Ia menilai perkembangan media sosial menghadirkan tantangan tersendiri. Berbagai informasi dapat menyebar dalam waktu singkat, sementara kebenarannya belum tentu dapat dipastikan. Bahkan, tidak sedikit konten yang memuat fitnah, provokasi maupun informasi yang berpotensi menyesatkan masyarakat.
Karena itu, Sukiryanto berharap para relawan yang telah memperoleh pemahaman mengenai Pancasila dapat berperan sebagai penyaring informasi sekaligus memberikan teladan dalam menggunakan media sosial secara bijak.

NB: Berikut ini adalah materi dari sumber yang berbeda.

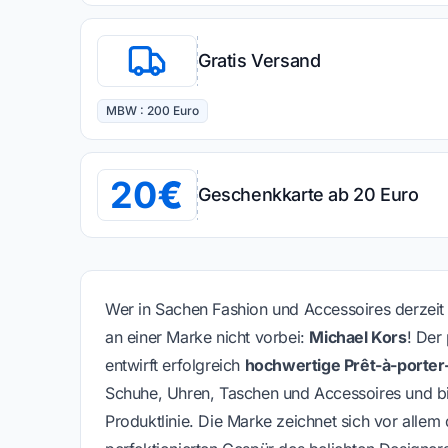
Gratis Versand
MBW : 200 Euro
20
Geschenkkarte ab 20 Euro
Wer in Sachen Fashion und Accessoires derzeit 
an einer Marke nicht vorbei:
Michael Kors
! Der
entwirft erfolgreich
hochwertige Prêt-à-porte
Schuhe, Uhren, Taschen und Accessoires und bi
Produktlinie. Die Marke zeichnet sich vor allem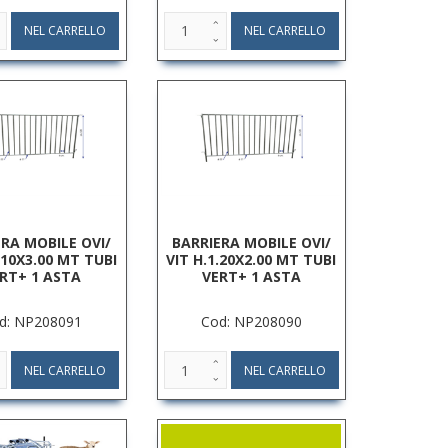
ERA MOBILE OVI/
BARRIERA MOBILE OVI/
.10X3.00 MT TUBI
VIT H.1.20X2.00 MT TUBI
RT+ 1 ASTA
VERT+ 1 ASTA
d: NP208091
Cod: NP208090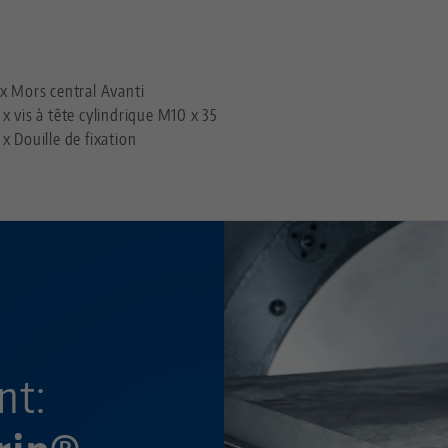
—
 x Mors central Avanti
 x vis à tête cylindrique M10 x 35
 x Douille de fixation
r
nt: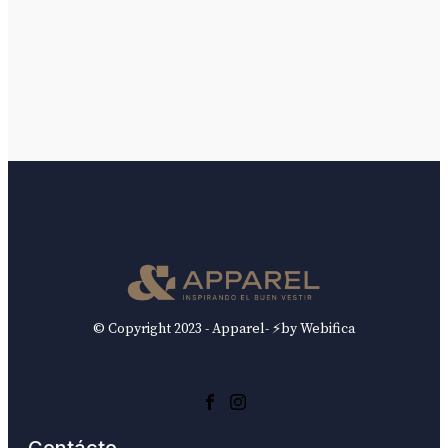
© Copyright 2023 - Apparel- ⚡by Webifica
Contácto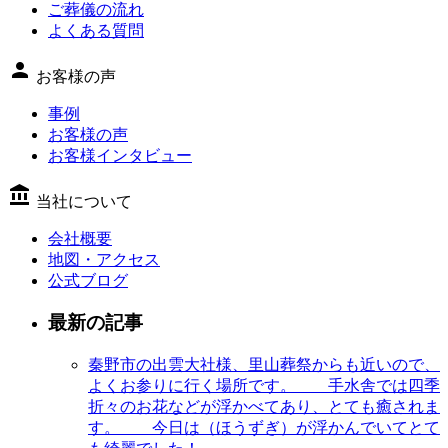
ご葬儀の流れ
よくある質問
person
お客様の声
事例
お客様の声
お客様インタビュー
account_balance
当社について
会社概要
地図・アクセス
公式ブログ
最新の記事
秦野市の出雲大社様、里山葬祭からも近いので、
よくお参りに行く場所です。 手水舎では四季
折々のお花などが浮かべてあり、とても癒されま
す。 今日は（ほうずぎ）が浮かんでいてとて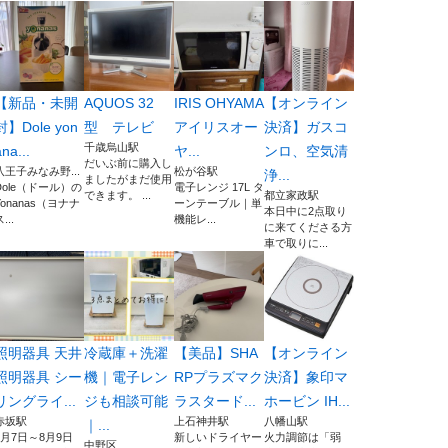
【新品・未開
AQUOS 32
IRIS OHYAMA
【オンライン
封】Dole yon
型 テレビ
アイリスオー
決済】ガスコ
千歳烏山駅
na...
ヤ...
ンロ、空気清
だいぶ前に購入し
八王子みなみ野...
松が谷駅
浄...
ましたがまだ使用
Dole（ドール）の
電子レンジ 17L タ
できます。 ...
都立家政駅
Yonanas（ヨナナ
ーンテーブル｜単
本日中に2点取り
...
機能レ...
に来てくださる方
車で取りに...
照明器具 天井
冷蔵庫＋洗濯
【美品】SHA
【オンライン
照明器具 シー
機｜電子レン
RPプラズマク
決済】象印マ
リングライ...
ジも相談可能
ラスタード...
ホービン IH...
赤坂駅
上石神井駅
八幡山駅
｜...
8月7日～8月9日
新しいドライヤー
火力調節は「弱
中野区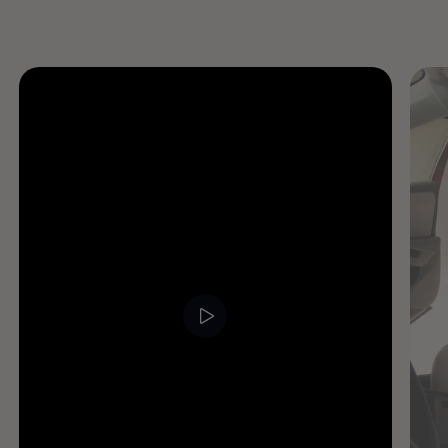
Enable fullscreen mode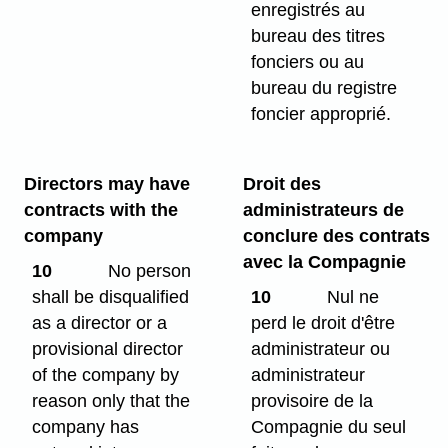
enregistrés au
bureau des titres
fonciers ou au
bureau du registre
foncier approprié.
Directors may have
Droit des
contracts with the
administrateurs de
company
conclure des contrats
avec la Compagnie
10
No person
shall be disqualified
10
Nul ne
as a director or a
perd le droit d'être
provisional director
administrateur ou
of the company by
administrateur
reason only that the
provisoire de la
company has
Compagnie du seul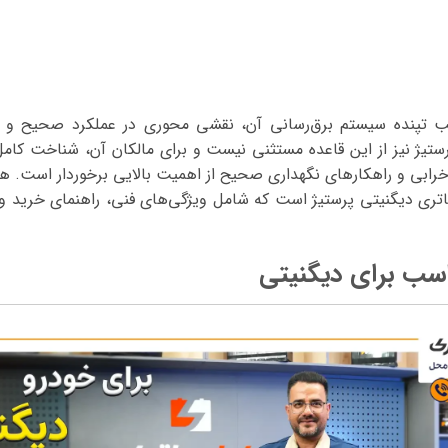
قلب تپنده سیستم برق‌رسانی آن، نقشی محوری در عملکرد صحیح و بی
رستیژ نیز از این قاعده مستثنی نیست و برای مالکان آن، شناخت کام
خرابی و راهکارهای نگهداری صحیح از اهمیت بالایی برخوردار است. هدف
ری دیگنیتی پرستیژ است که شامل ویژگی‌های فنی، راهنمای خرید و 
سب برای دیگنیتی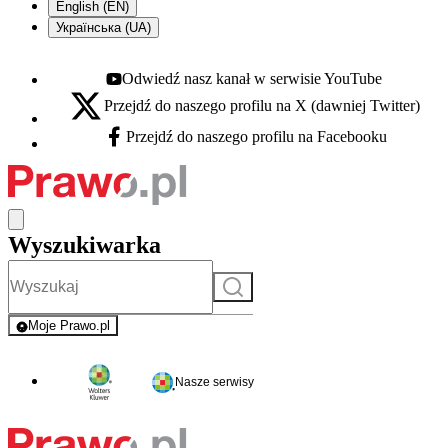
English (EN)
Українська (UA)
Odwiedź nasz kanał w serwisie YouTube
Youtube - otwiera się w nowej karcie
Przejdź do naszego profilu na X (dawniej Twitter)
X - otwiera się w nowej karcie
Przejdź do naszego profilu na Facebooku
Facebook - otwiera się w nowej karcie
Wyszukiwarka
Szukaj
Moje Prawo.pl
- rejestracja i logowanie do serwisu
Nasze serwisy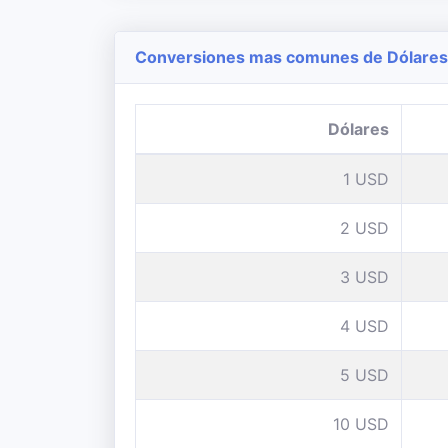
Conversiones mas comunes de Dólares 
Dólares
1 USD
2 USD
3 USD
4 USD
5 USD
10 USD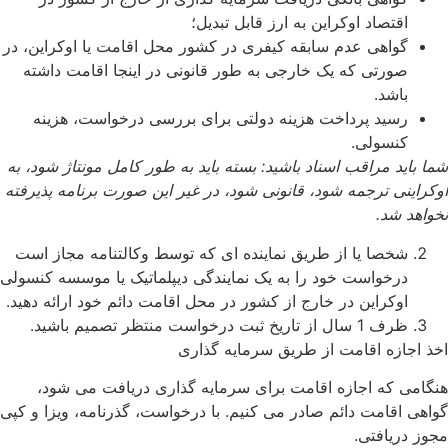
اقتصاد اوکراین به ارز قابل تبدیل؛
گواهی عدم سابقه کیفری در کشور محل اقامت یا اوکراین، در
صورتی که یک خارجی به طور قانونی در اینجا اقامت داشته
باشد.
رسید پرداخت هزینه دولتی برای بررسی درخواست، هزینه
کنسولی.
 باید مراقب اسناد باشید: بسته باید به طور کامل مونتاژ شود، به
راینی ترجمه شود، قانونی شود، در غیر این صورت برنامه پذیرفته
اهد شد.
شخصا یا از طریق نماینده ای که توسط وکالتنامه مجاز است
درخواست خود را به یک نمایندگی دیپلماتیک یا موسسه کنسولی
اوکراین در خارج از کشور در محل اقامت دائم خود ارائه دهید.
ظرف 1 سال از تاریخ ثبت درخواست منتظر تصمیم باشید.
 اجازه اقامت از طریق سرمایه گذاری
امی که اجازه اقامت برای سرمایه گذاری دریافت می شود،
هی اقامت دائم صادر می کنیم. با درخواست، گذرنامه، ویزا و کپی
ز دریافتی.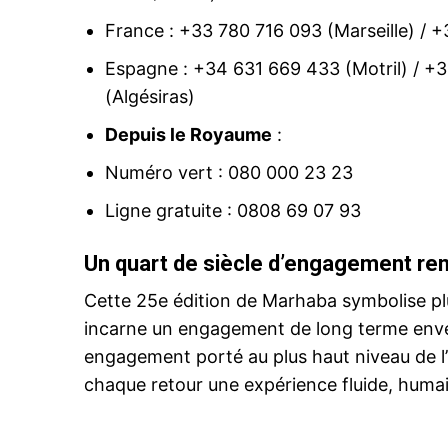
France : +33 780 716 093 (Marseille) / +
Espagne : +34 631 669 433 (Motril) / +
(Algésiras)
Depuis le Royaume
:
Numéro vert : 080 000 23 23
Ligne gratuite : 0808 69 07 93
Un quart de siècle d’engagement re
Cette 25e édition de Marhaba symbolise plus
incarne un engagement de long terme en
engagement porté au plus haut niveau de l’É
chaque retour une expérience fluide, humai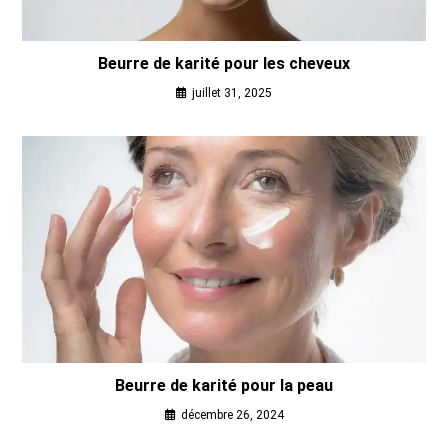
Beurre de karité pour les cheveux
juillet 31, 2025
Beurre de karité pour la peau
décembre 26, 2024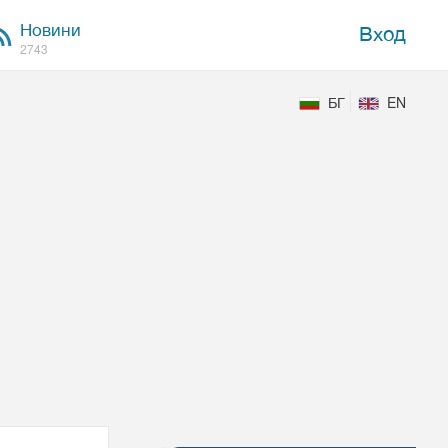
Новини
Вход
2743
БГ
EN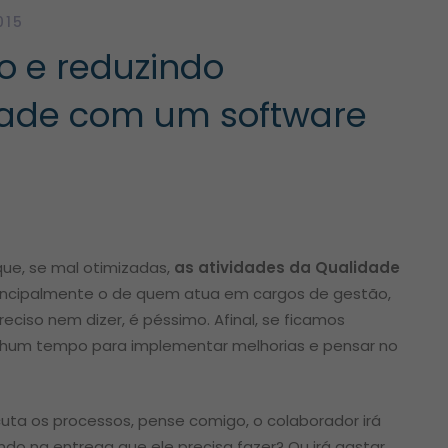
015
o e reduzindo
dade com um software
que, se mal otimizadas,
as atividades da Qualidade
principalmente o de quem atua em cargos de gestão,
reciso nem dizer, é péssimo. Afinal, se ficamos
nhum tempo para implementar melhorias e pensar no
ta os processos, pense comigo, o colaborador irá
ndo na entrega que ele precisa fazer? Ou irá gastar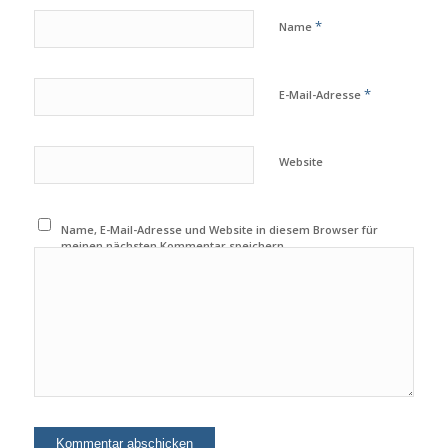
*
Name
*
E-Mail-Adresse
Website
Name, E-Mail-Adresse und Website in diesem Browser für
meinen nächsten Kommentar speichern.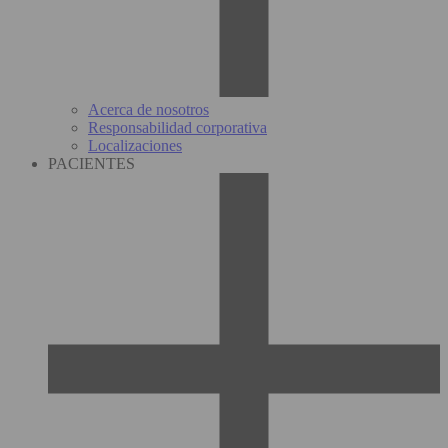
Acerca de nosotros
Responsabilidad corporativa
Localizaciones
PACIENTES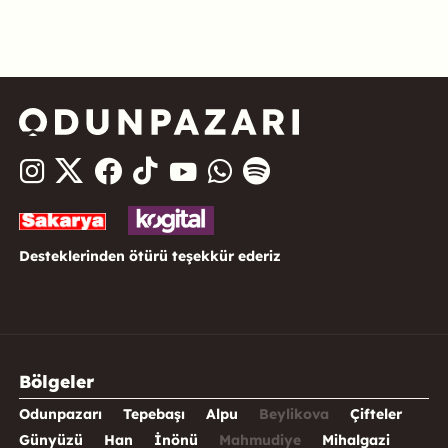
Desteklerinden ötürü teşekkür ederiz
Bölgeler
Odunpazarı
Tepebaşı
Alpu
Beylikova
Çifteler
Günyüzü
Han
İnönü
Mahmudiye
Mihalgazi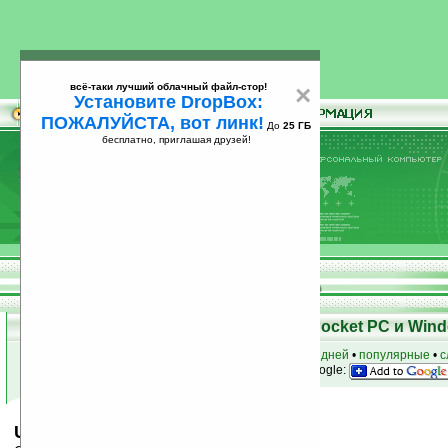
всё-таки лучший облачный файл-стор!
×
Установите DropBox:
ПОЖАЛУЙСТА, вот линк!
До
25 ГБ
бесплатно, приглашая друзей!
Установите
всё-таки лучший облачный файл-стор!
DropBox: ПОЖАЛУЙСТА, вот линк!
До
25
бесплатно, приглашая друзей!
ГБ
Скачать программы для КПК Pocket PC и Wind
к началу раздела
•
за сегодня
•
за 3 дня
•
за 7 дней
•
популярные
•
с
анонсы программ на email
• наш
на Google:
Upvise Notebooks v3.3.1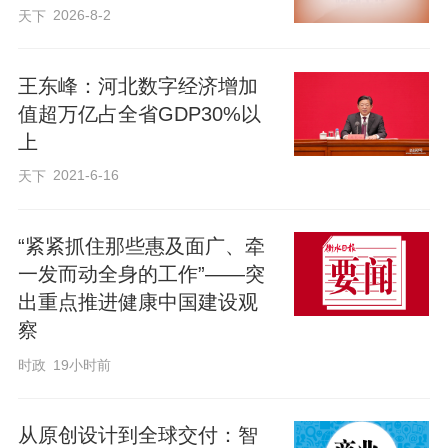
2026-8-2
天下
王东峰：河北数字经济增加
值超万亿占全省GDP30%以
上
2021-6-16
天下
“紧紧抓住那些惠及面广、牵
一发而动全身的工作”——突
出重点推进健康中国建设观
察
时政
19小时前
从原创设计到全球交付：智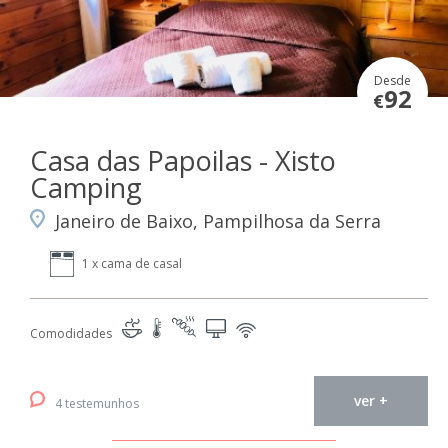
Desde
92
€
Casa das Papoilas - Xisto
Camping
Janeiro de Baixo, Pampilhosa da Serra
1 x cama de casal
Comodidades
ver +
4 testemunhos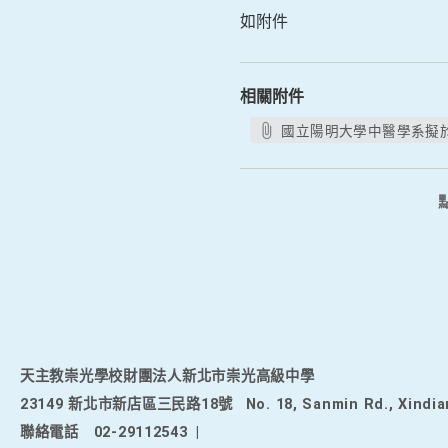
如附件
相關附件
國立陽明大學中醫學系擬於115
天主教崇光學校財團法人新北市崇光高級中學
23149 新北市新店區三民路18號
No. 18, Sanmin Rd., Xindia
聯絡電話
02-29112543
|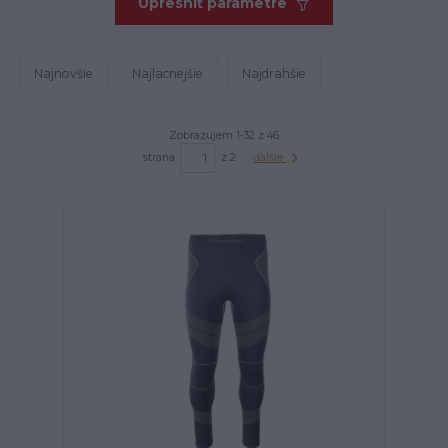
Upresniť parametre
Najnovšie
Najlacnejšie
Najdrahšie
Zobrazujem 1-32 z 46
strana
z 2
ďalšie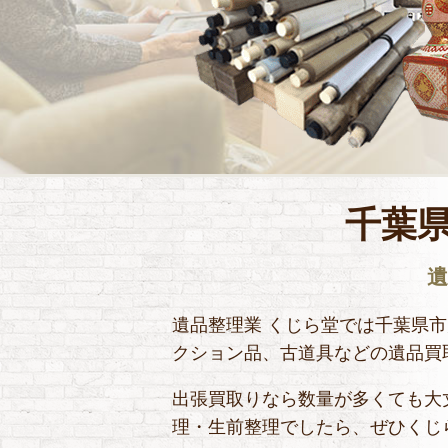
千葉
遺品整理業 くじら堂では千葉県
クション品、古道具などの遺品買
出張買取りなら数量が多くても大
理・生前整理でしたら、ぜひくじ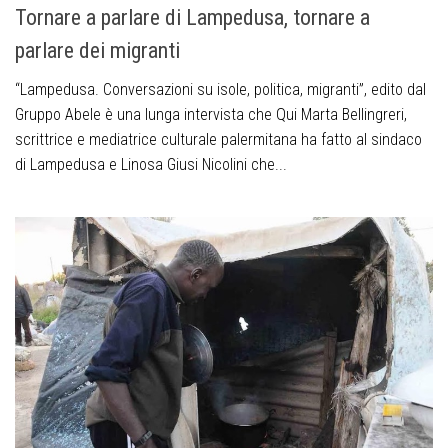
Tornare a parlare di Lampedusa, tornare a
parlare dei migranti
“Lampedusa. Conversazioni su isole, politica, migranti”, edito dal
Gruppo Abele è una lunga intervista che Qui Marta Bellingreri,
scrittrice e mediatrice culturale palermitana ha fatto al sindaco
di Lampedusa e Linosa Giusi Nicolini che...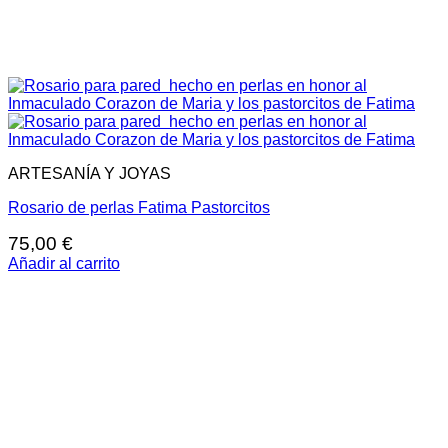
ARTESANÍA Y JOYAS
Rosario de perlas Fatima Pastorcitos
75,00
€
Añadir al carrito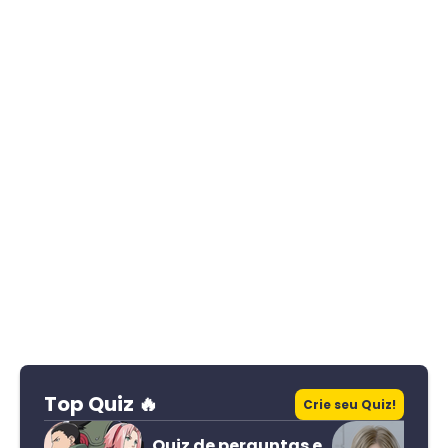
Top Quiz 🔥
Crie seu Quiz!
Quiz de perguntas e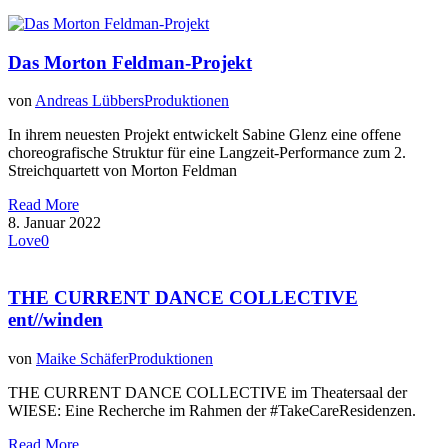
Das Morton Feldman-Projekt
von
Andreas Lübbers
Produktionen
In ihrem neuesten Projekt entwickelt Sabine Glenz eine offene
choreografische Struktur für eine Langzeit-Performance zum 2.
Streichquartett von Morton Feldman
Read More
8. Januar 2022
Love
0
THE CURRENT DANCE COLLECTIVE
ent//winden
von
Maike Schäfer
Produktionen
THE CURRENT DANCE COLLECTIVE im Theatersaal der
WIESE: Eine Recherche im Rahmen der #TakeCareResidenzen.
Read More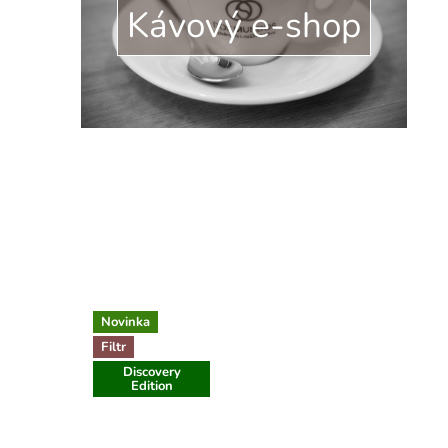
Kávový e-shop
Novinka
Filtr
Discovery
Edition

“Kalau masyarakat bisa memilih mana media sosial yang menjerumuskan dan mana yang memberikan manfaat, kemudian informasi yang mengandung fitnah bisa kita hindari, maka media sosial akan menjadi sesuatu yang positif bagi anak-anak kita, bangsa kita, dan daerah kita,” katanya.
Sukiryanto juga berpesan agar para relawan tidak berhenti pada pemahaman Pancasila secara konseptual. Nilai-nilai tersebut harus diwujudkan melalui tindakan nyata, seperti kepedulian sosial, keadilan, toleransi serta semangat menjaga persatuan di tengah masyarakat.
“Jadilah teladan di tengah masyarakat. Tunjukkan bahwa kebajikan Pancasila itu nyata, hadir dalam bentuk kepedulian sosial, keadilan bagi sesama, dan persatuan masyarakat yang kokoh,” pesannya.
Sementara itu, Anggota Komisi XIII DPR RI Franciscus M.A. Sibarani menilai Kalimantan Barat memiliki modal sosial yang kuat dalam mengamalkan nilai-nilai Pancasila. Hal tersebut tercermin dari kehidupan masyarakat Kalbar yang beragam dari sisi suku, agama dan budaya.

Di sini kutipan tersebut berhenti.